#### THE TASK
Express every line of the listing below as a Markdown table with the columns Row and Line. Number the rows and leave out blank lines.

Dataset entries
------------------------------------------------

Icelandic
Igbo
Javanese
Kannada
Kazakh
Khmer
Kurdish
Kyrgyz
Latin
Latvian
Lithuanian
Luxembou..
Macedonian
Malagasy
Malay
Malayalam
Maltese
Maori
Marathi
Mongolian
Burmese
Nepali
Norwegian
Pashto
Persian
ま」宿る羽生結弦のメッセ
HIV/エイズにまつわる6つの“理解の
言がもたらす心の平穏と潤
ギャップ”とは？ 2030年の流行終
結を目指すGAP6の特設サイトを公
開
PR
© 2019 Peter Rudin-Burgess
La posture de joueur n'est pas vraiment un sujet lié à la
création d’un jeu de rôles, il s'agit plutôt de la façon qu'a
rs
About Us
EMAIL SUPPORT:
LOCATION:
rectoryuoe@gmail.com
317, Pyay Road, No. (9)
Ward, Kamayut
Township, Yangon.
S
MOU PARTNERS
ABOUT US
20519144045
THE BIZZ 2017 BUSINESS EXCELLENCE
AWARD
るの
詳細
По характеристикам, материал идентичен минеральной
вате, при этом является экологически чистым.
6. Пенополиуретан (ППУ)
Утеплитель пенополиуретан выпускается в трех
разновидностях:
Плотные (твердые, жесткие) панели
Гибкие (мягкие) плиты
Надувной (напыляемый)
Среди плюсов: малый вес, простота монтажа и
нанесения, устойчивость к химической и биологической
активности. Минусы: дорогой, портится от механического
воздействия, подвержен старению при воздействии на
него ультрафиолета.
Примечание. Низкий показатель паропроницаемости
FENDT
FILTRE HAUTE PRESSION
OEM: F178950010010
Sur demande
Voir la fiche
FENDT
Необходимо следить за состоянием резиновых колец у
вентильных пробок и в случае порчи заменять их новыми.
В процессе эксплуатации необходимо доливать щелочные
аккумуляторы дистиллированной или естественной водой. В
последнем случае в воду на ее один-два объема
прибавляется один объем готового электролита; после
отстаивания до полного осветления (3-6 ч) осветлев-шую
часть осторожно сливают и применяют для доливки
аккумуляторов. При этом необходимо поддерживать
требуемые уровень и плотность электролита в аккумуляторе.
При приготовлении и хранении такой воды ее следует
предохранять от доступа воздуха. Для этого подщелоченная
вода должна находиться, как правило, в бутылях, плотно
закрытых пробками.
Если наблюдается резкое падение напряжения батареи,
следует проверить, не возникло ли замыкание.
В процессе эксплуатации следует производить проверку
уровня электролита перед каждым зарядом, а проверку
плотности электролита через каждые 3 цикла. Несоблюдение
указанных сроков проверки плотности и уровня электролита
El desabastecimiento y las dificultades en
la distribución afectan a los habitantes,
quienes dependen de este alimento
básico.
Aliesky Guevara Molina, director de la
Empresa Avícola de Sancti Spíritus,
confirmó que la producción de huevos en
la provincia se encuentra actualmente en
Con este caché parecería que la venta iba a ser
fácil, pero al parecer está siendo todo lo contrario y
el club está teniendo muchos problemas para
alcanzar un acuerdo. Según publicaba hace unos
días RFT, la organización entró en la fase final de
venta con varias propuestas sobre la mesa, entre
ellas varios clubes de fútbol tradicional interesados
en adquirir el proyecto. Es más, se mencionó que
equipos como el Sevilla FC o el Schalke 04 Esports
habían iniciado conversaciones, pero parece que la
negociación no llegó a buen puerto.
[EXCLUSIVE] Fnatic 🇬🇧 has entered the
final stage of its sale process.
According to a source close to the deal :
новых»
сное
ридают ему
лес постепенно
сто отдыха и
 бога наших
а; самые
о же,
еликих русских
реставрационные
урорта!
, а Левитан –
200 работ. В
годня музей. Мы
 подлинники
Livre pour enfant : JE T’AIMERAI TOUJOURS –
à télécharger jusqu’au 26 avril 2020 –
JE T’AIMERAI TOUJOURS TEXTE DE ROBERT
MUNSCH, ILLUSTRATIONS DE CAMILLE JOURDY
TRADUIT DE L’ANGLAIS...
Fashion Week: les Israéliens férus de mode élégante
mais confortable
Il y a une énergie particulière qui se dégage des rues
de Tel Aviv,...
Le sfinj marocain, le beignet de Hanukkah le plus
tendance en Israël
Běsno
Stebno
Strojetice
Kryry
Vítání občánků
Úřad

------------------------------------------------

#### SOLUTION
| Row | Line |
|---|---|
| 1 | Icelandic |
| 2 | Igbo |
| 3 | Javanese |
| 4 | Kannada |
| 5 | Kazakh |
| 6 | Khmer |
| 7 | Kurdish |
| 8 | Kyrgyz |
| 9 | Latin |
| 10 | Latvian |
| 11 | Lithuanian |
| 12 | Luxembou.. |
| 13 | Macedonian |
| 14 | Malagasy |
| 15 | Malay |
| 16 | Malayalam |
| 17 | Maltese |
| 18 | Maori |
| 19 | Marathi |
| 20 | Mongolian |
| 21 | Burmese |
| 22 | Nepali |
| 23 | Norwegian |
| 24 | Pashto |
| 25 | Persian |
| 26 | ま」宿る羽生結弦のメッセ |
| 27 | HIV/エイズにまつわる6つの“理解の |
| 28 | 言がもたらす心の平穏と潤 |
| 29 | ギャップ”とは？ 2030年の流行終 |
| 30 | 結を目指すGAP6の特設サイトを公 |
| 31 | 開 |
| 32 | PR |
| 33 | © 2019 Peter Rudin-Burgess |
| 34 | La posture de joueur n'est pas vraiment un sujet lié à la |
| 35 | création d’un jeu de rôles, il s'agit plutôt de la façon qu'a |
| 36 | rs |
| 37 | About Us |
| 38 | EMAIL SUPPORT: |
| 39 | LOCATION: |
| 40 | rectoryuoe@gmail.com |
| 41 | 317, Pyay Road, No. (9) |
| 42 | Ward, Kamayut |
| 43 | Township, Yangon. |
| 44 | S |
| 45 | MOU PARTNERS |
| 46 | ABOUT US |
| 47 | 20519144045 |
| 48 | THE BIZZ 2017 BUSINESS EXCELLENCE |
| 49 | AWARD |
| 50 | るの |
| 51 | 詳細 |
| 52 | По характеристикам, материал идентичен минеральной |
| 53 | вате, при этом является экологически чистым. |
| 54 | 6. Пенополиуретан (ППУ) |
| 55 | Утеплитель пенополиуретан выпускается в трех |
| 56 | разновидностях: |
| 57 | Плотные (твердые, жесткие) панели |
| 58 | Гибкие (мягкие) плиты |
| 59 | Надувной (напыляемый) |
| 60 | Среди плюсов: малый вес, простота монтажа и |
| 61 | нанесения, устойчивость к химической и биологической |
| 62 | активности. Минусы: дорогой, портится от механического |
| 63 | воздействия, подвержен старению при воздействии на |
| 64 | него ультрафиолета. |
| 65 | Примечание. Низкий показатель паропроницаемости |
| 66 | FENDT |
| 67 | FILTRE HAUTE PRESSION |
| 68 | OEM: F178950010010 |
| 69 | Sur demande |
| 70 | Voir la fiche |
| 71 | FENDT |
| 72 | Необходимо следить за состоянием резиновых колец у |
| 73 | вентильных пробок и в случае порчи заменять их новыми. |
| 74 | В процессе эксплуатации необходимо доливать щелочные |
| 75 | аккумуляторы дистиллированной или естественной водой. В |
| 76 | последнем случае в воду на ее один-два объема |
| 77 | прибавляется один объем готового электролита; после |
| 78 | отстаивания до полного осветления (3-6 ч) осветлев-шую |
| 79 | часть осторожно сливают и применяют для доливки |
| 80 | аккумуляторов. При этом необходимо поддерживать |
| 81 | требуемые уровень и плотность электролита в аккумуляторе. |
| 82 | При приготовлении и хранении такой воды ее следует |
| 83 | предохранять от доступа воздуха. Для этого подщелоченная |
| 84 | вода должна находиться, как правило, в бутылях, плотно |
| 85 | закрытых пробками. |
| 86 | Если наблюдается резкое падение напряжения батареи, |
| 87 | следует проверить, не возникло ли замыкание. |
| 88 | В процессе эксплуатации следует производить проверку |
| 89 | уровня электролита перед каждым зарядом, а проверку |
| 90 | плотности электролита через каждые 3 цикла. Несоблюдение |
| 91 | указанных сроков проверки плотности и уровня электролита |
| 92 | El desabastecimiento y las dificultades en |
| 93 | la distribución afectan a los habitantes, |
| 94 | quienes dependen de este alimento |
| 95 | básico. |
| 96 | Aliesky Guevara Molina, director de la |
| 97 | Empresa Avícola de Sancti Spíritus, |
| 98 | confirmó que la producción de huevos en |
| 99 | la provincia se encuentra actualmente en |
| 100 | Con este caché parecería que la venta iba a ser |
| 101 | fácil, pero al parecer está siendo todo lo contrario y |
| 102 | el club está teniendo muchos problemas para |
| 103 | alcanzar un acuerdo. Según publicaba hace unos |
| 104 | días RFT, la organización entró en la fase final de |
| 105 | venta con varias propuestas sobre la mesa, entre |
| 106 | ellas varios clubes de fútbol tradicional interesados |
| 107 | en adquirir el proyecto. Es más, se mencionó que |
| 108 | equipos como el Sevilla FC o el Schalke 04 Esports |
| 109 | habían iniciado conversaciones, pero parece que la |
| 110 | negociación no llegó a buen puerto. |
| 111 | [EXCLUSIVE] Fnatic 🇬🇧 has entered the |
| 112 | final stage of its sale process. |
| 113 | According to a source close to the deal : |
| 114 | новых» |
| 115 | сное |
| 116 | ридают ему |
| 117 | лес постепенно |
| 118 | сто отдыха и |
| 119 |  бога наших |
| 120 | а; самые |
| 121 | о же, |
| 122 | еликих русских |
| 123 | реставрационные |
| 124 | урорта! |
| 125 | , а Левитан – |
| 126 | 200 работ. В |
| 127 | годня музей. Мы |
| 128 |  подлинники |
| 129 | Livre pour enfant : JE T’AIMERAI TOUJOURS – |
| 130 | à télécharger jusqu’au 26 avril 2020 – |
| 131 | JE T’AIMERAI TOUJOURS TEXTE DE ROBERT |
| 132 | MUNSCH, ILLUSTRATIONS DE CAMILLE JOURDY |
| 133 | TRADUIT DE L’ANGLAIS... |
| 134 | Fashion Week: les Israéliens férus de mode élégante |
| 135 | mais confortable |
| 136 | Il y a une énergie particulière qui se dégage des rues |
| 137 | de Tel Aviv,... |
| 138 | Le sfinj marocain, le beignet de Hanukkah le plus |
| 139 | tendance en Israël |
| 140 | Běsno |
| 141 | Stebno |
| 142 | Strojetice |
| 143 | Kryry |
| 144 | Vítání občánků |
| 145 | Úřad |